Package design decisions

This page documents vimcheck package design decisions as a guide to users, and to potential contributors seeking to extend this package or revise some of those decisions.

Some design decisions that live in the background include:

  • vimcheck is set up as a modern R package built with devtools, usethis, and testthat (testing);
  • vimcheck is documented using roxygen2 and pkgdown for the package website;
  • vimcheck is developed on GitHub and uses continuous integration workflows provided by GitHub Actions;
  • Any other decisions not covered here most likely follow advice in Wickham and Bryan’s R Packages.

Big picture

vimcheck is intended to collect, house, and be the single source for functionality used by VIMC to check submitted modelling outputs for discrepancies. This solves the immediate problem that this functionality is currently spread and repeated over multiple reports, increasing the potential for discrepancies and functionality drift in the tools. The overall goal is to improve the quality of VIMC’s work by improving the reliability of VIMC outputs. The main users are currently intended to be members of the VIMC Secretariat, but may include VIMC consortium members in future.

Function organisation

vimcheck is currently developed in bursts, with each burst so far adding a set of data wrangling and plotting functions taken from a specific VIMC report.

The package has two axes of organisation for its functionality: the theme or goal of the report from which the function comes, and what the function does.

The current reports from which functions have been taken relate to:

  • Diagnostics on burden estimates provided by VIMC modelling groups, and
  • Pressure testing diagnostics intended to check for outliers in vaccine impact estimates.

Functions are split into four categories, and the general idea is to have functionality be modular. As an example, vimcheck favours functions that produce intermediate products that can be reused by multiple downstream functions (following the DRY principle).
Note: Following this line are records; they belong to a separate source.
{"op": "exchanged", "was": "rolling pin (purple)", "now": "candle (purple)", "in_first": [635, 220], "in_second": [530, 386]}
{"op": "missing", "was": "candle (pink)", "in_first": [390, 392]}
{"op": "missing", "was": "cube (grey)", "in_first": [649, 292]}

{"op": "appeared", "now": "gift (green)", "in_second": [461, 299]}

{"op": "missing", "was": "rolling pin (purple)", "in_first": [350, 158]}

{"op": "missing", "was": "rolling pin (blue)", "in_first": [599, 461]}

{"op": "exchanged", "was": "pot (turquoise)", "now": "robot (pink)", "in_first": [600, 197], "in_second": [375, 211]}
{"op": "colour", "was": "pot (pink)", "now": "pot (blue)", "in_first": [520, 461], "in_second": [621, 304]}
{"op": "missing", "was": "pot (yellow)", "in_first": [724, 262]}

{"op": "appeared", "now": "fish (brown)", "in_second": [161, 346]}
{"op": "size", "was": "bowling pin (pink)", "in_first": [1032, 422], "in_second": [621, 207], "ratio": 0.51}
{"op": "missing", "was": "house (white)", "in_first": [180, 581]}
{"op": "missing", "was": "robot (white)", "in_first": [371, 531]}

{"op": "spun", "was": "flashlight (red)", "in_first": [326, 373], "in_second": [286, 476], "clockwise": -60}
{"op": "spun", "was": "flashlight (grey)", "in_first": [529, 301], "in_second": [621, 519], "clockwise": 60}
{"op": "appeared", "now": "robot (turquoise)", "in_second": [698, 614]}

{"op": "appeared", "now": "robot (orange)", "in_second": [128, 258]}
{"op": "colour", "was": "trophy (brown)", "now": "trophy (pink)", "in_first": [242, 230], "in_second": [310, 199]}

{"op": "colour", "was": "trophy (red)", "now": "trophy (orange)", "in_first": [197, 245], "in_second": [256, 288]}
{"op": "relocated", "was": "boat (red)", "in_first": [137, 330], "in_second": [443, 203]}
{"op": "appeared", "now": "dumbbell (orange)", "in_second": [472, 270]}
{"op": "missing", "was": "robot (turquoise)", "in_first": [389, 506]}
  • Functions that work on data: This is the main functionality of the package and includes functions that work with raw or semi-processed data, such as burden or impact estimates;
  • Functions that prepare data for plotting: These are functions that sit between the data wrangling functions and plotting functions;
  • Plotting functions that are typically related to one upstream data-wrangling or plotting-preparation function;
  • Helper functions that provide useful but miscellaneous functionality.

The general idea is to be able to set up small R pipelines within reports of the following form.

# some data read in from a local source
data |>
  fn_wrangle_data() |>
  fn_prep_data_for_plotting() |>
  fn_plot_data()

The function reference in the documentation is organised similarly.

The R source code files in ./R/ are also organised in this way; for example R/fn_burden_diagnostics.R holds data-wrangling functions related to burden estimates, R/fn_plotting_prep_bur_diag.R holds functions to prepare wrangled data for plotting, and R/fn_plotting_burden_diagnostics.R holds plotting functions for the prepared data.

Package data

vimcheck includes some package data which is used to demonstrate and test its functionality. Some data is purely dummy data that follows the structure of data seen in VIMC reports. However, some data such as [eg_impact] is real VIMC data that has been released publicly as part of other packages.

There is a number of package constants, which are single values or small vectors that are provided with and exported from the package.

Package dependencies

We only list notable dependencies here.

  • Tidyverse packages over base R or data.table; this is to keep functions within the dependency framework used in the reports from which they come — we assume the report writers are also the package user-base and vimcheck aims to be used, and friendly to use, for these people.

  • cli and glue for string interpolation and printing error messages to screen.

  • diffdf to provide differences between data.frames.

  • ggplot2 for plotting; functions are not explicitly namespaced in many cases, but imported from the package to reduce code clutter in plotting function files.

  • checkmate for input checking and to extend testthat.

  • vdiffr for snapshot tests of plotting functions.

Data frames and tibbles

Data-wrangling functions are agnostic to the type of tabular input, but always return a tibble rather than a plain data.frame (if they return tabular data). This is because internal manipulation using Tidyverse functions often results in tibbles being produced (e.g. using tidyr::pivot_*(), or dplyr::group_by() followed by ungrouping), but inexplicably some Tidyverse functions preserve data.frames.
We think it is preferable for users and developers to have a uniform function output type rather than have to guess whether it will be a tibble or a data.frame. A second reason is that tibbles are much easier to read when printed to screen.

Note that all downstream functions — plotting preparation and plotting functions — that expect tabular data expect a tibble, and will error if they are not passed a tibble! This is partially to create some friction so that users check what they are passing: data processed with vimcheck will always return a tibble, downstream functions only work on processed data, and errors might indicate that the wrong data are being passed.

Testing

vimcheck function are tested using package data (see above). As a result, tests focus on input checking and the form of outputs. There are comparatively few tests on correctness (e.g. are output numbers within a range), and this is a clear avenue for further development.